LIMESTONE, Maine — With Limestone Public Works Director William Thibodeau resigning this month, the town’s road crew only had one part-time and two full-time workers left to maintain the roads after the recent storm
One road even had to be shut down for 12 hours because road crews could not keep up with blowing and drifting snow.
Limestone Interim Town Manager and Police Chief Stacey Mahan said that Thibodeau officially resigned on Sunday, Jan. 7.
Mahan said he is unable to comment on the reasons behind Thibodeau’s resignation since it is a “personnel matter.”
Mahan said the town received a great deal of help with the blizzard from the Water and Sewer District, members of the community with plows equipped to their trucks, and from the town of Fort Fairfield.
The majority of road hazards during the storm, according to Mahan, were caused by the wind.
“We officially closed the Blake Road for 12 hours,” he said, “just for the wind factor. It really took over the road. I went out there myself on Friday night and it was impassable in some areas. There wasn’t even one lane.”
Mahan said roughly 25 people live on the four mile road and that highway staff maintained a narrow path in case of an emergency
“If someone had to get out of there,” he said, “they could have, but it would have been tight.”
He said the high winds kept blowing the snow and causing big drifts where there were no trees to shield the road.
As police chief, Mahan said he did not hear about any cars driving off the road during the storm, and quickly knocked on his wooden desk.
“I probably just jinxed us by saying that,” he joked, adding that many of the main roads on his Friday, Jan. 5, commute between Mars Hill and Limestone were down to one lane due to low visibility.
Mahan commended the public works department workers for “doing what they can with the time that they have.”
“It’s not like they have an “A” team and a “B” team,” he said. “We’re fortunate in the police department to have shifts, and to be able to sleep. If an officer works from seven to three, someone will come in from three to eleven. With these guys, they come in at four in the morning and they’re working until they can’t anymore.”

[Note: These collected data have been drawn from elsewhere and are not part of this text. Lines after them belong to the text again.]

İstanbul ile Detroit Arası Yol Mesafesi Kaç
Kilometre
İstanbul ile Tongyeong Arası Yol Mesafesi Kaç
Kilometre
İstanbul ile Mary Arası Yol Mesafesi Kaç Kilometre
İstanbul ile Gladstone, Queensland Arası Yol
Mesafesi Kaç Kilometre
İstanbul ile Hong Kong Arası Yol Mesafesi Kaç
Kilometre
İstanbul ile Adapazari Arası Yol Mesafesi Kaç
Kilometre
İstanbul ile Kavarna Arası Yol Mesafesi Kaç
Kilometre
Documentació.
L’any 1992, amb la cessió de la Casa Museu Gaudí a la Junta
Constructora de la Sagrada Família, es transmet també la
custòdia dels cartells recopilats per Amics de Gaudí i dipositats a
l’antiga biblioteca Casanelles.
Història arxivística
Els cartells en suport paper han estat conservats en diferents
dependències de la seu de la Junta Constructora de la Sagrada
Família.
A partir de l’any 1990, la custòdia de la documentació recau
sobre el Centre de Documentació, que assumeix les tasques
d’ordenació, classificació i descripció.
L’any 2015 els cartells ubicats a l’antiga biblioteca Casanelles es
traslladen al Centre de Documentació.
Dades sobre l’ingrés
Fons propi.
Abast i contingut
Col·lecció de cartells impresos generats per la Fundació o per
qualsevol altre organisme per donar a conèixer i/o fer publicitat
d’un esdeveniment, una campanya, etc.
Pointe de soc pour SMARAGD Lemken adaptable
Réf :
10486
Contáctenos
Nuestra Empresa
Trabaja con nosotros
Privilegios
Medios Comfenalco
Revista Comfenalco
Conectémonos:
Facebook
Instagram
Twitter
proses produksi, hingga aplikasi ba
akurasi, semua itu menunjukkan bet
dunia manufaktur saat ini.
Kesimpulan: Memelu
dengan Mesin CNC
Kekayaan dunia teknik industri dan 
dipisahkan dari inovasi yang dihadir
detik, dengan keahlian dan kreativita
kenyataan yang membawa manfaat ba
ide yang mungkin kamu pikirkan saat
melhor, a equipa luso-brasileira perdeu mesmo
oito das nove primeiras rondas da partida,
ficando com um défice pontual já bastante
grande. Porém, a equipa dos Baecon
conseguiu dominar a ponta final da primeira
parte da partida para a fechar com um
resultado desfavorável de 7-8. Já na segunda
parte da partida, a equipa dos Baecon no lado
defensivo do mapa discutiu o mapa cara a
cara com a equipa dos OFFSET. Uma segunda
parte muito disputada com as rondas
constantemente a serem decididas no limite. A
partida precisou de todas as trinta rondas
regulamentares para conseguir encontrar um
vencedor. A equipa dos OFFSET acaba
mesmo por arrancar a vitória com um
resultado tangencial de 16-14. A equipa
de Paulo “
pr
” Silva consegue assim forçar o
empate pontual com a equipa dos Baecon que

Mahan said he has “probably learned more about snow in the last week than” he “knew there was to learn,” and that the public works crew informed him snow gets increasingly difficult to move each time it is plowed.
“I learned it can lose density when it’s blown and becomes like a rock when it hits the ground,” he said. “I got an education from the highway guys about how hard it can be to move snow. I didn’t know there was such a science behind it, but apparently there is.”
Mahan said that, even with outside assistance, there is only so much a road crew can accomplish during a significant storm. He said the condition of the Blake Road was so dire that it wouldn’t have been cleared even if one crew member spent the entire storm driving up and down the one road.
“My hat goes off to them when they go into a whiteout with the plow truck,” he said. “Mother nature is controlling it; we’re just trying to keep up.”